◆ Prompt 1:
For each statement (a), (b) and (c), say whether it agrees with the radiotherapy excerpt, answering yes or no and quoting the words of the excerpt that decide it. (a) The writer's group usually gives a 5 mm CTV margin for Grade I meningiomas. (b) The PTV margin added after the CTV is 5 mm. (c) Contours are done without input from the neurosurgery department.
◆ Prompt 2:
Restate the radiotherapy excerpt from "If you use protons" to "getting 54 Gy.", switching "neurosurgery" for "neurology".
◆ Prompt 3:
According to the radiotherapy excerpt, why does the writer's group usually give a 5 mm CTV margin for Grade I meningiomas? Answer in one to three sentences.

◆ Excerpt provided:
I find this kind of troubling.
I guess it depends a lot on what you consider "GTV" on MRI. I've always had lots of trouble deciding what is GTV and what is not in skull base meningeomas, due to their proximity to vessels. That's why we usually give a 5mm CTV margin for Grade I meningeomas (excluding brain, bones, etc) and then another 3 mm margin for the PTV.
Presumably it has a lot to do with the techniques we use. 54 Gy are good to control macroscopic tumor, but even with the most conformal techniques the 80-90% isodoses are bound to extend up to 1 cm or more beyond your GTV anyways, so I guess those 80-90% of dose are good enough to kill off microscopic meningeomas deposits.
If you use protons on the other hand,you got yourself a whole different ball game.
 
Our contours are done in conjunction with the neurosurgery department and a neuroradiologist is on-site if there are any questions. We prescribe the dose to an isodose line, so there may be more than our GTV that ends up getting 54 Gy.
 
I find this kind of troubling.
I guess it depends a lot on what you consider "GTV" on MRI. I've always had lots of trouble deciding what is GTV and what is not in skull base meningeomas, due to their proximity to vessels. That's why we usually give a 5mm CTV margin for Grade I meningeomas (excluding brain, bones, etc) and then another 3 mm margin for the PTV.
Presumably it has a lot to do with the techniques we use. 54 Gy are good to control macroscopic tumor, but even with the most conformal techniques the 80-90% isodoses are bound to extend up to 1 cm or more beyond your GTV anyways, so I guess those 80-90% of dose are good enough to kill off microscopic meningeomas deposits.

◆ Data to examine:
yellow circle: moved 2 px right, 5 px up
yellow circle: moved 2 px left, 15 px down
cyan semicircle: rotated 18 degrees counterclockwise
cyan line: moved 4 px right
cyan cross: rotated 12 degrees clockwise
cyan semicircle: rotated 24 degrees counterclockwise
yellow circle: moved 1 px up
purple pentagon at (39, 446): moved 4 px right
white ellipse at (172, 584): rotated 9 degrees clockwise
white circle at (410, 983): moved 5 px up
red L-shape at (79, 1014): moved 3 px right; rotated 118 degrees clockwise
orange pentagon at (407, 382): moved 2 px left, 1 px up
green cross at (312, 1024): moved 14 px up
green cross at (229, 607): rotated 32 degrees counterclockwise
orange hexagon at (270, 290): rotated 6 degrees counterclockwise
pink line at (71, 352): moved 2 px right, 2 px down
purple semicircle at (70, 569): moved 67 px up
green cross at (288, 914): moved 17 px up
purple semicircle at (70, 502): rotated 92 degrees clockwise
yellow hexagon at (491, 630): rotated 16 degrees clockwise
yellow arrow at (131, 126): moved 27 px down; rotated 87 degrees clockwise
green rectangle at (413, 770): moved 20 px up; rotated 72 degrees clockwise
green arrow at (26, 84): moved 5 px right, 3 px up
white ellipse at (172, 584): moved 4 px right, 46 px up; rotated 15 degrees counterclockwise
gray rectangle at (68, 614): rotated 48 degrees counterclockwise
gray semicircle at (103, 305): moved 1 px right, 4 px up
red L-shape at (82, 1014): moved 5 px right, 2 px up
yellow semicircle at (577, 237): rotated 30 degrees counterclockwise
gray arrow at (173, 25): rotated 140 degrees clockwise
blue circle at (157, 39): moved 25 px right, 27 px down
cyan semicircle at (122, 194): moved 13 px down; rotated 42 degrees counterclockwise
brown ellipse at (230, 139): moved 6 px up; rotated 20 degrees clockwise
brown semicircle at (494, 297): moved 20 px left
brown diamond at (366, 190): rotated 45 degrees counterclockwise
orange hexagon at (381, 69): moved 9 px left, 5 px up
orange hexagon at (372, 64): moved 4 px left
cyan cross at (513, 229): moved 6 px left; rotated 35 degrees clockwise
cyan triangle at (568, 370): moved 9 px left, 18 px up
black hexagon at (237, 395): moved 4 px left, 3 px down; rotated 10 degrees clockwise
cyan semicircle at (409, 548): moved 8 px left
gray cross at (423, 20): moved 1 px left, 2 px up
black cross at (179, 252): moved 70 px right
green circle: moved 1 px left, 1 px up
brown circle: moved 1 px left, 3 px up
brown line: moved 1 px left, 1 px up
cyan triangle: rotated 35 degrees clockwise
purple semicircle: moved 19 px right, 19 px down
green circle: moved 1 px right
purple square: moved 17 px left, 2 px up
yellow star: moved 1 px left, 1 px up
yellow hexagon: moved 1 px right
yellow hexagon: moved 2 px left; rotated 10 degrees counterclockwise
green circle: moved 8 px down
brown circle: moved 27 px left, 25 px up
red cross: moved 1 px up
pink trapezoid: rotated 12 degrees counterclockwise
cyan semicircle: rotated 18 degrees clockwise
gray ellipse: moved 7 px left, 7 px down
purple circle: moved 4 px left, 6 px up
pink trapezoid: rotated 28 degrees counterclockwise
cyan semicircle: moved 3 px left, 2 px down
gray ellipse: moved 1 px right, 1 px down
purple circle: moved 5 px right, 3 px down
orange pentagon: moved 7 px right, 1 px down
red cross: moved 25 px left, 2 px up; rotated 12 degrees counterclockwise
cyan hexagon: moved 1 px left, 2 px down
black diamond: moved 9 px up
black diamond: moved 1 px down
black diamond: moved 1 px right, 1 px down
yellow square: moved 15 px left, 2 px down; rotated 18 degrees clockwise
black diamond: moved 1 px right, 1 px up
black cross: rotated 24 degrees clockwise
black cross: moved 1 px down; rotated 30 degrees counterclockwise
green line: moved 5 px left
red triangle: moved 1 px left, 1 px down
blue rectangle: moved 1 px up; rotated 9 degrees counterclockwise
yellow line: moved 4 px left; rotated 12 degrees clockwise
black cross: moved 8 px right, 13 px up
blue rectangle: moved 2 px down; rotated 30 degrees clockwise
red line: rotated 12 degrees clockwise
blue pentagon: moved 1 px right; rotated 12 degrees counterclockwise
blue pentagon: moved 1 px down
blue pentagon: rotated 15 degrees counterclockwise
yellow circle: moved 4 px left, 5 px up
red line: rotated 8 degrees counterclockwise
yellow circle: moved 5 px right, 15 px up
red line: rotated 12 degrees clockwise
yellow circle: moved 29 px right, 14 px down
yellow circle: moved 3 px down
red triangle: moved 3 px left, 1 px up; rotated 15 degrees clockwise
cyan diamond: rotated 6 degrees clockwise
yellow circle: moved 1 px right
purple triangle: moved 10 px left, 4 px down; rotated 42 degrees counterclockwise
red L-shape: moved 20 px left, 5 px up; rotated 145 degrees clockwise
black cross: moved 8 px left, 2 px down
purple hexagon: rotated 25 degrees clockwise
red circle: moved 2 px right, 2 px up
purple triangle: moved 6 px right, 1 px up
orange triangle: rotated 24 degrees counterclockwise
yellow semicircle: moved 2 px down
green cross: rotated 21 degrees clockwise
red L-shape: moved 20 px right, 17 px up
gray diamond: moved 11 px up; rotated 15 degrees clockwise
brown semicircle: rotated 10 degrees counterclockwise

◆ Written response 1:
(a) Yes: "we usually give a 5mm CTV margin for Grade I meningeomas"
(b) No: "then another 3 mm margin for the PTV"
(c) No: "Our contours are done in conjunction with the neurosurgery department"

◆ Written response 2:
If you use protons on the other hand,you got yourself a whole different ball game.
 
Our contours are done in conjunction with the neurology department and a neuroradiologist is on-site if there are any questions. We prescribe the dose to an isodose line, so there may be more than our GTV that ends up getting 54 Gy.

◆ Written response 3:
The writer has always had a lot of trouble deciding what is GTV and what is not in skull base meningiomas, because these tumors lie close to vessels. The 5 mm CTV margin is given for that reason.